Mexico and U.S. Sign International Coalition for Fighting Climate Change, Reducing Emissions and Promoting Clean Air

Mexico and U.S. Sign International Coalition for Fighting Climate Change, Reducing Emissions and Promoting Clean Air

Wed, 2012-02-22

To continue fighting climate change, Mexico and the United States recently announced the formation of the Climate and Clean Air Coalition, a new international coalition to reduce emissions of common pollutants that contribute to rapid climate change and widespread health problems. Sweden, Canada, Ghana, and Bangladesh are also members of the coalition.

Target emissions to be reduced include methane, a greenhouse gas that is more potent than carbon dioxide, as well as soot and hydro fluorocarbons that contribute to climate change.

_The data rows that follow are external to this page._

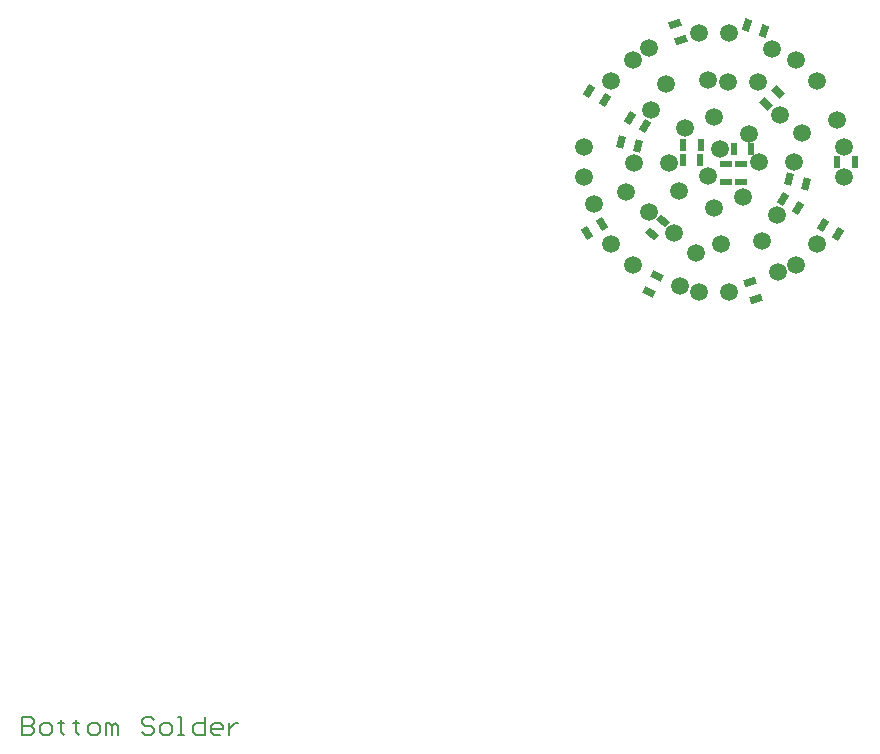
<source format=gbs>
G04*
G04 #@! TF.GenerationSoftware,Altium Limited,Altium Designer,20.2.4 (192)*
G04*
G04 Layer_Color=16711935*
%FSLAX44Y44*%
%MOMM*%
G71*
G04*
G04 #@! TF.SameCoordinates,0F43FF0A-D758-409E-903F-A1448CC310CE*
G04*
G04*
G04 #@! TF.FilePolarity,Negative*
G04*
G01*
G75*
%ADD13C,0.2032*%
%ADD17C,1.5200*%
%ADD18C,0.1200*%
%ADD40R,1.0200X0.6200*%
%ADD41R,0.6200X1.0200*%
G04:AMPARAMS|DCode=42|XSize=0.62mm|YSize=1.02mm|CornerRadius=0mm|HoleSize=0mm|Usage=FLASHONLY|Rotation=160.000|XOffset=0mm|YOffset=0mm|HoleType=Round|Shape=Rectangle|*
%AMROTATEDRECTD42*
4,1,4,0.4657,0.3732,0.1169,-0.5853,-0.4657,-0.3732,-0.1169,0.5853,0.4657,0.3732,0.0*
%
%ADD42ROTATEDRECTD42*%

G04:AMPARAMS|DCode=43|XSize=0.62mm|YSize=1.02mm|CornerRadius=0mm|HoleSize=0mm|Usage=FLASHONLY|Rotation=110.000|XOffset=0mm|YOffset=0mm|HoleType=Round|Shape=Rectangle|*
%AMROTATEDRECTD43*
4,1,4,0.5853,-0.1169,-0.3732,-0.4657,-0.5853,0.1169,0.3732,0.4657,0.5853,-0.1169,0.0*
%
%ADD43ROTATEDRECTD43*%

G04:AMPARAMS|DCode=44|XSize=0.62mm|YSize=1.02mm|CornerRadius=0mm|HoleSize=0mm|Usage=FLASHONLY|Rotation=150.000|XOffset=0mm|YOffset=0mm|HoleType=Round|Shape=Rectangle|*
%AMROTATEDRECTD44*
4,1,4,0.5235,0.2867,0.0135,-0.5967,-0.5235,-0.2867,-0.0135,0.5967,0.5235,0.2867,0.0*
%
%ADD44ROTATEDRECTD44*%

G04:AMPARAMS|DCode=45|XSize=0.62mm|YSize=1.02mm|CornerRadius=0mm|HoleSize=0mm|Usage=FLASHONLY|Rotation=210.000|XOffset=0mm|YOffset=0mm|HoleType=Round|Shape=Rectangle|*
%AMROTATEDRECTD45*
4,1,4,0.0135,0.5967,0.5235,-0.2867,-0.0135,-0.5967,-0.5235,0.2867,0.0135,0.5967,0.0*
%
%ADD45ROTATEDRECTD45*%

G04:AMPARAMS|DCode=46|XSize=0.62mm|YSize=1.02mm|CornerRadius=0mm|HoleSize=0mm|Usage=FLASHONLY|Rotation=243.500|XOffset=0mm|YOffset=0mm|HoleType=Round|Shape=Rectangle|*
%AMROTATEDRECTD46*
4,1,4,-0.3181,0.5050,0.5947,0.0499,0.3181,-0.5050,-0.5947,-0.0499,-0.3181,0.5050,0.0*
%
%ADD46ROTATEDRECTD46*%

G04:AMPARAMS|DCode=47|XSize=0.62mm|YSize=1.02mm|CornerRadius=0mm|HoleSize=0mm|Usage=FLASHONLY|Rotation=287.000|XOffset=0mm|YOffset=0mm|HoleType=Round|Shape=Rectangle|*
%AMROTATEDRECTD47*
4,1,4,-0.5784,0.1473,0.3971,0.4456,0.5784,-0.1473,-0.3971,-0.4456,-0.5784,0.1473,0.0*
%
%ADD47ROTATEDRECTD47*%

G04:AMPARAMS|DCode=48|XSize=0.62mm|YSize=1.02mm|CornerRadius=0mm|HoleSize=0mm|Usage=FLASHONLY|Rotation=45.350|XOffset=0mm|YOffset=0mm|HoleType=Round|Shape=Rectangle|*
%AMROTATEDRECTD48*
4,1,4,0.1450,-0.5790,-0.5807,0.1379,-0.1450,0.5790,0.5807,-0.1379,0.1450,-0.5790,0.0*
%
%ADD48ROTATEDRECTD48*%

G04:AMPARAMS|DCode=49|XSize=0.62mm|YSize=1.02mm|CornerRadius=0mm|HoleSize=0mm|Usage=FLASHONLY|Rotation=165.000|XOffset=0mm|YOffset=0mm|HoleType=Round|Shape=Rectangle|*
%AMROTATEDRECTD49*
4,1,4,0.4314,0.4124,0.1674,-0.5729,-0.4314,-0.4124,-0.1674,0.5729,0.4314,0.4124,0.0*
%
%ADD49ROTATEDRECTD49*%

G04:AMPARAMS|DCode=50|XSize=0.62mm|YSize=1.02mm|CornerRadius=0mm|HoleSize=0mm|Usage=FLASHONLY|Rotation=150.141|XOffset=0mm|YOffset=0mm|HoleType=Round|Shape=Rectangle|*
%AMROTATEDRECTD50*
4,1,4,0.5228,0.2880,0.0149,-0.5966,-0.5228,-0.2880,-0.0149,0.5966,0.5228,0.2880,0.0*
%
%ADD50ROTATEDRECTD50*%

G04:AMPARAMS|DCode=51|XSize=0.62mm|YSize=1.02mm|CornerRadius=0mm|HoleSize=0mm|Usage=FLASHONLY|Rotation=165.117|XOffset=0mm|YOffset=0mm|HoleType=Round|Shape=Rectangle|*
%AMROTATEDRECTD51*
4,1,4,0.4306,0.4133,0.1686,-0.5725,-0.4306,-0.4133,-0.1686,0.5725,0.4306,0.4133,0.0*
%
%ADD51ROTATEDRECTD51*%

G04:AMPARAMS|DCode=52|XSize=0.62mm|YSize=1.02mm|CornerRadius=0mm|HoleSize=0mm|Usage=FLASHONLY|Rotation=229.000|XOffset=0mm|YOffset=0mm|HoleType=Round|Shape=Rectangle|*
%AMROTATEDRECTD52*
4,1,4,-0.1815,0.5686,0.5883,-0.1006,0.1815,-0.5686,-0.5883,0.1006,-0.1815,0.5686,0.0*
%
%ADD52ROTATEDRECTD52*%

G54D13*
X-585802Y-469392D02*
Y-484627D01*
X-578184D01*
X-575645Y-482088D01*
Y-479549D01*
X-578184Y-477010D01*
X-585802D01*
X-578184D01*
X-575645Y-474470D01*
Y-471931D01*
X-578184Y-469392D01*
X-585802D01*
X-568028Y-484627D02*
X-562949D01*
X-560410Y-482088D01*
Y-477010D01*
X-562949Y-474470D01*
X-568028D01*
X-570567Y-477010D01*
Y-482088D01*
X-568028Y-484627D01*
X-552793Y-471931D02*
Y-474470D01*
X-555332D01*
X-550253D01*
X-552793D01*
Y-482088D01*
X-550253Y-484627D01*
X-540097Y-471931D02*
Y-474470D01*
X-542636D01*
X-537557D01*
X-540097D01*
Y-482088D01*
X-537557Y-484627D01*
X-527401D02*
X-522322D01*
X-519783Y-482088D01*
Y-477010D01*
X-522322Y-474470D01*
X-527401D01*
X-529940Y-477010D01*
Y-482088D01*
X-527401Y-484627D01*
X-514705D02*
Y-474470D01*
X-512166D01*
X-509627Y-477010D01*
Y-484627D01*
Y-477010D01*
X-507087Y-474470D01*
X-504548Y-477010D01*
Y-484627D01*
X-474078Y-471931D02*
X-476617Y-469392D01*
X-481696D01*
X-484235Y-471931D01*
Y-474470D01*
X-481696Y-477010D01*
X-476617D01*
X-474078Y-479549D01*
Y-482088D01*
X-476617Y-484627D01*
X-481696D01*
X-484235Y-482088D01*
X-466460Y-484627D02*
X-461382D01*
X-458843Y-482088D01*
Y-477010D01*
X-461382Y-474470D01*
X-466460D01*
X-469000Y-477010D01*
Y-482088D01*
X-466460Y-484627D01*
X-453765D02*
X-448686D01*
X-451225D01*
Y-469392D01*
X-453765D01*
X-430912D02*
Y-484627D01*
X-438530D01*
X-441069Y-482088D01*
Y-477010D01*
X-438530Y-474470D01*
X-430912D01*
X-418216Y-484627D02*
X-423294D01*
X-425834Y-482088D01*
Y-477010D01*
X-423294Y-474470D01*
X-418216D01*
X-415677Y-477010D01*
Y-479549D01*
X-425834D01*
X-410599Y-474470D02*
Y-484627D01*
Y-479549D01*
X-408059Y-477010D01*
X-405520Y-474470D01*
X-402981D01*
G54D17*
X24247Y-29485D02*
D03*
X379Y-38173D02*
D03*
X110000Y12700D02*
D03*
Y-12700D02*
D03*
X86980Y69020D02*
D03*
X69020Y86980D02*
D03*
X-12700Y110000D02*
D03*
X12700D02*
D03*
X-69020Y86980D02*
D03*
X-86980Y69020D02*
D03*
X-110000Y-12700D02*
D03*
Y12700D02*
D03*
X-86980Y-69020D02*
D03*
X-69020Y-86980D02*
D03*
X12700Y-110000D02*
D03*
X-12700D02*
D03*
X69020Y-86980D02*
D03*
X86980Y-69020D02*
D03*
X74685Y24860D02*
D03*
X68111Y326D02*
D03*
X37459Y68338D02*
D03*
X12059D02*
D03*
X-52989Y44750D02*
D03*
X-40289Y66747D02*
D03*
X-74685Y-24860D02*
D03*
X-68111Y-325D02*
D03*
X-34048Y-59676D02*
D03*
X-15471Y-76999D02*
D03*
X40289Y-66747D02*
D03*
X52989Y-44750D02*
D03*
X29485Y24248D02*
D03*
X38172Y380D02*
D03*
X-379Y38173D02*
D03*
X-24247Y29485D02*
D03*
X-38172Y-380D02*
D03*
X-29485Y-24248D02*
D03*
X5367Y11510D02*
D03*
X-5367Y-11510D02*
D03*
X-4883Y69829D02*
D03*
X6000Y-69000D02*
D03*
X-55000Y-42000D02*
D03*
X56000Y40000D02*
D03*
X54000Y-93000D02*
D03*
X-29000Y-105000D02*
D03*
X-102000Y-35000D02*
D03*
X-54659Y96609D02*
D03*
X104007Y35812D02*
D03*
X49000Y96000D02*
D03*
G54D18*
X43473Y-22738D02*
D03*
X45279Y-18864D02*
D03*
X46741Y-14847D02*
D03*
X47848Y-10718D02*
D03*
X52103Y-27811D02*
D03*
X53876Y-24094D02*
D03*
X55385Y-20263D02*
D03*
X56624Y-16335D02*
D03*
X57585Y-12331D02*
D03*
X-57576Y12218D02*
D03*
X-56614Y16223D02*
D03*
X-55376Y20150D02*
D03*
X-53867Y23982D02*
D03*
X-52094Y27699D02*
D03*
X-47838Y10605D02*
D03*
X-46732Y14735D02*
D03*
X-45270Y18751D02*
D03*
X-43463Y22626D02*
D03*
X-80345Y-36445D02*
D03*
X-78614Y-40114D02*
D03*
X-76725Y-43705D02*
D03*
X-74681Y-47210D02*
D03*
X-89894Y-39560D02*
D03*
X-88082Y-42960D02*
D03*
X-86351Y-46630D02*
D03*
X-84462Y-50221D02*
D03*
X-82417Y-53726D02*
D03*
X-41733Y89093D02*
D03*
X-37978Y90629D02*
D03*
X-34159Y92000D02*
D03*
X-30284Y93203D02*
D03*
X-26664Y94525D02*
D03*
X-24908Y84635D02*
D03*
X-28783Y83432D02*
D03*
X-32602Y82061D02*
D03*
X-36357Y80524D02*
D03*
X89549Y-40333D02*
D03*
X93837Y-29163D02*
D03*
X92433Y-32970D02*
D03*
X95074Y-25298D02*
D03*
X90864Y-36711D02*
D03*
X80845Y-35322D02*
D03*
X85055Y-23909D02*
D03*
X82414Y-31580D02*
D03*
X83818Y-27773D02*
D03*
G54D40*
X23000Y-16500D02*
D03*
Y-1500D02*
D03*
X10000Y-16500D02*
D03*
Y-1500D02*
D03*
G54D41*
X104500Y-0D02*
D03*
X119500Y0D02*
D03*
X-26500Y2000D02*
D03*
X-11500D02*
D03*
X16500Y11000D02*
D03*
X31500D02*
D03*
X-26367Y14598D02*
D03*
X-11367D02*
D03*
G54D42*
X42048Y111435D02*
D03*
X27952Y116565D02*
D03*
G54D43*
X-28331Y103405D02*
D03*
X-33461Y117500D02*
D03*
G54D44*
X-92505Y53250D02*
D03*
X-105495Y60750D02*
D03*
X92232Y-53250D02*
D03*
X105222Y-60750D02*
D03*
X58505Y-31250D02*
D03*
X71495Y-38750D02*
D03*
G54D45*
X-94505Y-52250D02*
D03*
X-107495Y-59750D02*
D03*
G54D46*
X-47966Y-96205D02*
D03*
X-54660Y-109629D02*
D03*
G54D47*
X30845Y-100890D02*
D03*
X35231Y-115235D02*
D03*
G54D48*
X43760Y49366D02*
D03*
X54302Y60037D02*
D03*
G54D49*
X78244Y-17941D02*
D03*
X63755Y-14059D02*
D03*
G54D50*
X-58519Y30543D02*
D03*
X-71528Y38011D02*
D03*
G54D51*
X-64587Y13664D02*
D03*
X-79084Y17517D02*
D03*
G54D52*
X-42972Y-49433D02*
D03*
X-52813Y-60754D02*
D03*
M02*

</source>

Drew Shindell, a senior climate scientist at NASA’s Goddard Institute on Space Studies, said in a The New York Times article that “attacking short-lived climate agents could have immediate impacts.” Additionally, the president of the Institute for Governance and Sustainable Development Durwood Zaelke said that the initiative, if expanded and adequately financed, would have more impact on the climate than the United Nations climate change negotiations, at least in the near term.

The coalition will be funded with US$15 million. In the next months, specific actions will be determined on its plan to reduce emissions as well as specific targets.

The United Nations Environment Programme (UNEP) will run the coalition. On a recent report, UNEP identified more than a dozen steps that could be potentially pursued by the coalition, and if executed, the rate of global warmth could slow by half a degree Celsius by 2050. 

The coalition’s efforts in reducing short-lived pollutants are not meant to replace efforts on reducing carbon emissions, but rather will be complementary to them.